The standard approach is to GROUP BY the columns that should be unique and HAVING COUNT(*) > 1 to keep only the duplicates.

  • Find duplicatesGROUP BY on candidate columns + HAVING COUNT(*) > 1.

  • See full duplicate rows — join the grouped result back to the table or use ROW_NUMBER() OVER (PARTITION BY ... ).

  • Delete duplicates, keep one — use ROW_NUMBER() in a CTE and delete rows where rank > 1.

  • Prevent duplicates — add a UNIQUE constraint or unique index.

-- Find duplicate emails
SELECT email, COUNT(*) AS cnt
FROM users
GROUP BY email
HAVING COUNT(*) > 1;

-- Find duplicate rows with full details
SELECT u.*
FROM users u
INNER JOIN (
  SELECT email, MIN(id) AS min_id
  FROM users
  GROUP BY email
  HAVING COUNT(*) > 1
) dups ON u.email = dups.email;

-- Find duplicates across multiple columns
SELECT first_name, last_name, COUNT(*)
FROM employees
GROUP BY first_name, last_name
HAVING COUNT(*) > 1;

GROUP BY email groups all rows with the same email.

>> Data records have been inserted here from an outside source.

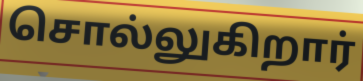
சொல்லுகிறார்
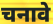
चनावे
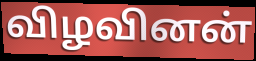
விழவினன்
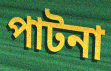
পাটনা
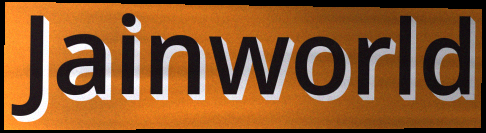
Jainworld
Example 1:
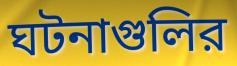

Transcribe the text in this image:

ঘটনাগুলির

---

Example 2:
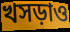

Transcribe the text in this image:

খসড়াও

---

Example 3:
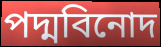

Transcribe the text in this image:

পদ্মবিনোদ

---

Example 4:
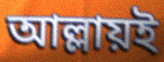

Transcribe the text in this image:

আল্লায়ই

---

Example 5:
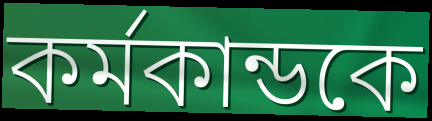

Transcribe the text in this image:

কর্মকান্ডকে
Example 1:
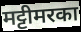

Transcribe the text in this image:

मट्टीमरका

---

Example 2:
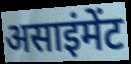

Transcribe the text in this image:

असाइंमेंट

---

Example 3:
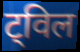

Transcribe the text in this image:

ट्विल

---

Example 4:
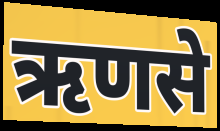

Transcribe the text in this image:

ऋणसे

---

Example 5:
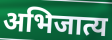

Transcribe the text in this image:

अभिजात्य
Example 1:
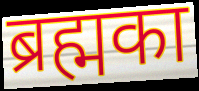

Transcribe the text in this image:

ब्रह्मका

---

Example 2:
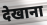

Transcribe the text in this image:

देखाना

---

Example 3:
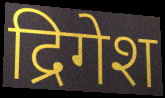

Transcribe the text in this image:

द्रिगेश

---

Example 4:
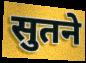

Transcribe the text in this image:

सुतने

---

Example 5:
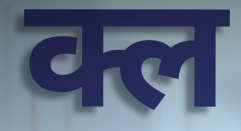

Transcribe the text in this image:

क्ल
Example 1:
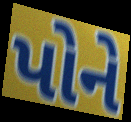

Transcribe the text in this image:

પોને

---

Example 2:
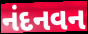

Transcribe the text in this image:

નંદનવન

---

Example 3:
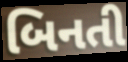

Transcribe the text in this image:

બિનતી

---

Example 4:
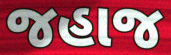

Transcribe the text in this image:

જહાજ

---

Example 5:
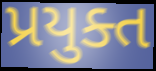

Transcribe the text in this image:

પ્રયુક્ત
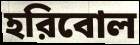
হরিবোল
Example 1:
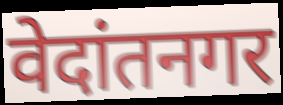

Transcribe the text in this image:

वेदांतनगर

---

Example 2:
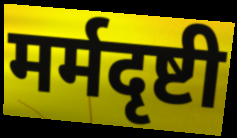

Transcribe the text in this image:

मर्मदृष्टी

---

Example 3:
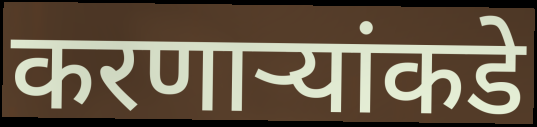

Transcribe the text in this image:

करणाऱ्यांकडे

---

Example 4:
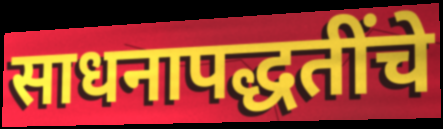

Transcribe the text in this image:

साधनापद्धतींचे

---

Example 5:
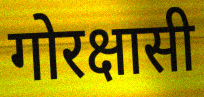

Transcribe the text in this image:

गोरक्षासी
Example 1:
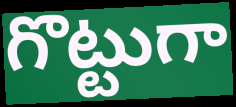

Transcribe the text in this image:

గొట్టుగా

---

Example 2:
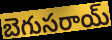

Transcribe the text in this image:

బెగుసరాయ్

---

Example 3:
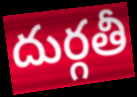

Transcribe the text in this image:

దుర్గతీ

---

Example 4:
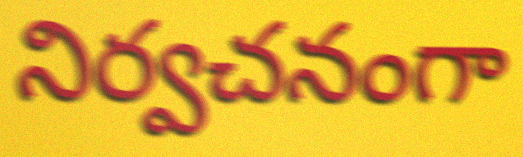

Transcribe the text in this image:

నిర్వచనంగా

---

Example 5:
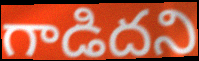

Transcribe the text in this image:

గాడిదని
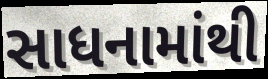
સાધનામાંથી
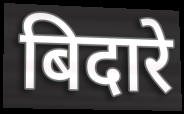
बिदारे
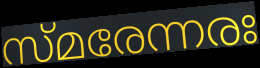
സ്മരേന്നരഃ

HAVING COUNT(*) > 1 keeps only groups with duplicates.

The JOIN version gets full row details for duplicates. Multi-column grouping finds name duplicates.

GROUP BY + HAVING COUNT(*) > 1 is the standard pattern. This is a top-5 SQL interview query.

Know how to get full row details (JOIN back to the table). The follow-up is always 'how do you DELETE duplicates keeping one?' — use DELETE with self-join and keep the row with MIN(id).